Better than that, though, back in 1985 Hubby drove a Lynx "D" Type Jaguar replica to Geneva for the celebration of the release of the "E" Type many years earlier. His co-driver was a famous motor racing driver. Coming back via the Cote d'Azure and with both of them a tad pissed from a very vinous lunch, the famous motor racing driver drove the Jag off the road and into the sea in Monte Carlo. It cost not a lot to crane it out, but it cost thousands of dollars to spark up and move ten super yachts out of the way
This, somehow or other, reminds me of the time an American actor friend who was in NZ for some extensive film work decided at 2am when their shoot got canned due to inclement weather that we should play a game of rock, paper, scissors and the looser would entertain the other until curtain call the following evening. Having lost the game it suddenly became all about plying them with 42 Below vodka (which is interesting as it was the drink of choice at pre-Oscar parties and in actors goody bags at the academy awards around that time) and Speights Old Dark, a malty beer that went well with the pre-mentioned vodka, according to my friend.
At some point between leaving the boat on which this escapade began and arriving at Wellington`s Mermaids strip bar as the sun was starting to make it`s presence felt, we had become relatively inebriated. Finding an obnoxious member of the NZ Black Caps cricket team in the same club making lewd comments towards the lovely, semi-attired Polly who was chatting with us at the time presented the opportunity for some commentary, and as said fellow became quite aggressive and began name calling we collectively felt the need to sit him on his arse. Of course the actual deed fell to me as actors other than the great kiwi Russel Crowe don`t usually do their own fighting.
──────
*Tasks*.
a - Translate this sentence from the anecdotes into Spanish: "His co-driver was a famous motor racing driver."
b - In the anecdotes, reproduce the passage word for word from "At some point" up to and including "their own fighting.".
c - List each geographic place name (country, region or city) that appears in the anecdotes, naming each one once.

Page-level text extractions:
──────
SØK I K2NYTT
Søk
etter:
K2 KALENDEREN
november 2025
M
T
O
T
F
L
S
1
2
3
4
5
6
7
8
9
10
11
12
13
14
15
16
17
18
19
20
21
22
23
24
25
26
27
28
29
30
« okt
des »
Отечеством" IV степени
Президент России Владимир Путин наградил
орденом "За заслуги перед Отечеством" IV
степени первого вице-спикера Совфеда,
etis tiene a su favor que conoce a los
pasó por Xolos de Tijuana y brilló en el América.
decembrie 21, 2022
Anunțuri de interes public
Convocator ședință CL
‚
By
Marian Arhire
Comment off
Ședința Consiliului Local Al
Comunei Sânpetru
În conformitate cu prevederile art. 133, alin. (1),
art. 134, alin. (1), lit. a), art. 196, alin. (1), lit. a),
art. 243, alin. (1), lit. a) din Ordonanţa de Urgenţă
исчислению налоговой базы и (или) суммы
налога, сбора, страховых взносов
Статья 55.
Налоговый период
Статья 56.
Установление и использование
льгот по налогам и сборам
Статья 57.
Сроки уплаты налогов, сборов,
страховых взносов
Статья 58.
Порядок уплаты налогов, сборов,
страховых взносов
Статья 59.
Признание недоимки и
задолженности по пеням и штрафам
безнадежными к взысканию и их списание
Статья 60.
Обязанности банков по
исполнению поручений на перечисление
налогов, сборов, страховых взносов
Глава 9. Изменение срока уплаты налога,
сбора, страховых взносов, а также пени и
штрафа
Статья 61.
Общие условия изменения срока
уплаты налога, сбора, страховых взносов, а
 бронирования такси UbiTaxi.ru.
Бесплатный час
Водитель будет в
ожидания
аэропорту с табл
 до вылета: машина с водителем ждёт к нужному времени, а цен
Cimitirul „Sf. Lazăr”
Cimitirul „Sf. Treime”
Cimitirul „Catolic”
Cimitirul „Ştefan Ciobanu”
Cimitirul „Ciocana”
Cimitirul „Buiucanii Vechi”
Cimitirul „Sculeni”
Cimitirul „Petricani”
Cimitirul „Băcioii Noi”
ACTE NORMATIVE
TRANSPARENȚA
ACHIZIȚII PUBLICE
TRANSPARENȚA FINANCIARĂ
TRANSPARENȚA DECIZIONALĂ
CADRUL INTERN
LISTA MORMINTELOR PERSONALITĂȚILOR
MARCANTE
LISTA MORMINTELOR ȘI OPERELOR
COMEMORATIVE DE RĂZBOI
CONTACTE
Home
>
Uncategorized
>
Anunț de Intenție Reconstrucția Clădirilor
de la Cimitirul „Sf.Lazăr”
──────
*Answers*.
a - Su copiloto era un famoso piloto de carreras.

b -
At some point between leaving the boat on which this escapade began and arriving at Wellington`s Mermaids strip bar as the sun was starting to make it`s presence felt, we had become relatively inebriated. Finding an obnoxious member of the NZ Black Caps cricket team in the same club making lewd comments towards the lovely, semi-attired Polly who was chatting with us at the time presented the opportunity for some commentary, and as said fellow became quite aggressive and began name calling we collectively felt the need to sit him on his arse. Of course the actual deed fell to me as actors other than the great kiwi Russel Crowe don`t usually do their own fighting.

c -
Geneva
Cote d'Azure
Monte Carlo
NZ
Wellington